For example -- when Ivor was directing his choir singing, "God save the Queen," here's how Mr. Llewellyn describes it.
"Now Ivor gathered himself and took all our voices into his fingers and drew them tight and the clarion note was struck in the slow, strong marching tempo and the grandeur came to frighten as the voices mounted in mighty majesty."

Perhaps I imagined it, but there was a reminiscent flavor of James Barrie, in parts of the book. Any way, Llewellyn's characterization of Beth, the Mother, reminded me of James Barrie's mothers in his books. I hastened to the library to read "Margaret Ogilvie," again. I couldn't find it, so I took "The Little Minister," as second choice.
Then as I always have done, I sat and chortled aloud, all by myself, as I helped Waster Lunny find the eighth chapter of Ezra after is was announced in church as the text. For as Water Lunny said, "Ezra is an unca ill book to find; ay, and so is Ruth – and there was a kind o' a competition among the congregation who would lay hand on it first."

My husband thinks it very strange that hard as it is for me to get up in the mornings, it should be so very difficult for me to go to bed at night. I don't like to go to bed, either. I like to make a pot of coffee and curl up in a corner of the davenport by the lamp, and just sit there in peace and contentment with a book or magazine. It takes all my will power to leave this pleasure, for bed. And "You know how you'll be in the morning," he berates me and finally one evening, "I don't understand you. Why don't you go to bed earlier?" He stood there completely baffled and somewhat helplessly amused at my serene answer, "But if I go to bed, the next thing I know, it will be morning!"
Woman Reading But other mothers would have understood.
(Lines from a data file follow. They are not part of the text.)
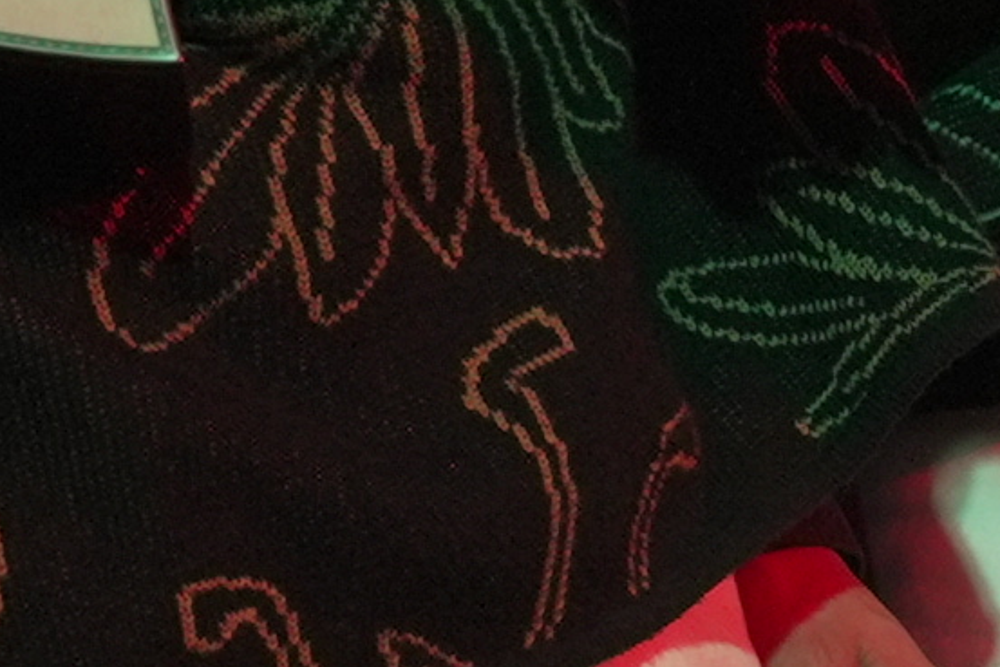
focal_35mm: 299
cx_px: 2098
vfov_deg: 4.5
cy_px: -551
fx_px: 8307
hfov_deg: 6.6
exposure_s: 1/100
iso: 1250
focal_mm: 39
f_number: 3.2
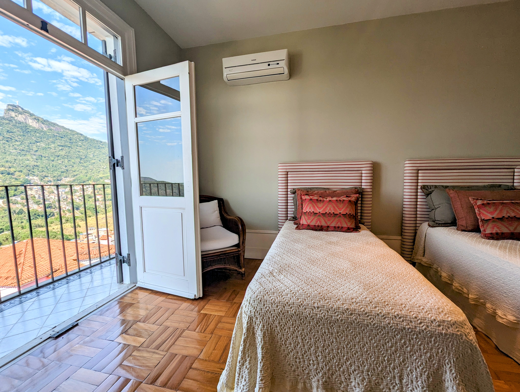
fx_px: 196
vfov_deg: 90.1
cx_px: 260
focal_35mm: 13
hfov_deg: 106.1
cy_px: 196
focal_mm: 1.95
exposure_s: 1/704
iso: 47
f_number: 2.2
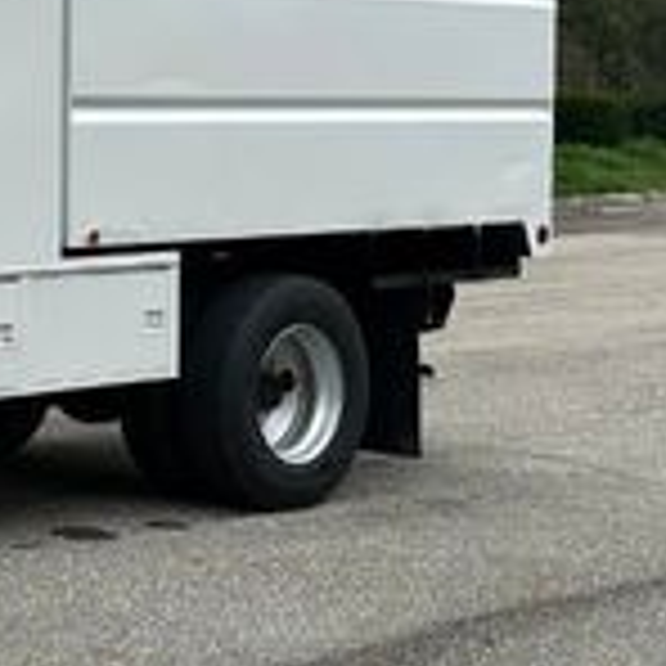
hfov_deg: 17.4
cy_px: 288
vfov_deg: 18.9
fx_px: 2003
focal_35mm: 92
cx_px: -261
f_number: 1.78
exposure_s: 1/1072
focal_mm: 6.86
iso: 80
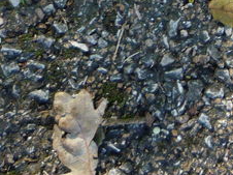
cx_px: 382
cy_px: -170
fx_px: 894
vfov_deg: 10.3
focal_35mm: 133
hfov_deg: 13.7
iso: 100
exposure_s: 1/40
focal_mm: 5.2
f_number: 3.3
Any woman who has put children to bed after a long noisy day, and relaxes in her living room (orderly and quiet for the first time since morning) with the washing done and the ironing scheduled for the next day – any mother who settles down in her chair then, with a magazine and is reasonably sure she won't be at the beck and call of countless demands – she would have known what I meant.

I had a wonderful weekend. I made a very unexpected trip to Des Moines to attend, as guest, the annual birthday luncheon of the Iowa Presswomen on Saturday and spent the remainder of the weekend with Mr. and Mrs. Breazeale. And to be a guest of the Breazeales is a truly relaxing experience for a housewife and mother. They had things planned in advance and all I had to do was to follow their lead and have a beautiful time without a thought or a care.

At the entrance to the luncheon room in Younkers, I was introduced to a trim, nice looking girl from KXEL in Waterloo.
"Oh," I cried, feeling that friendly glow that comes from a shared experience, "I used to live in Waterloo."
"Wonderful," she said, "And I used to live in Manson."
She was Isabel Loar, niece of Mrs. Ida Williams and sends greetings to her relatives and friends here.

It's getting to be a habit with my husband – missing trains, I mean. Only this time it was the seven o'clock interurban out of Fort Dodge, Saturday morning. However, he would have me hasten to explain, that had we had correct directions for reaching the station, I would have been on it in time.
On the other hand, had I been on it, I wouldn't have been on the 8:20 bus, a little later, and would never have met the returned soldier who was with my brother's outfit in the South Pacific. To talk to someone who had recently seen Bill, and to be assured that it wouldn't be too long before Bill would be home, was the biggest thrill of the trip.
Sometimes I have to believe that "there is a destiny that shapes our ends."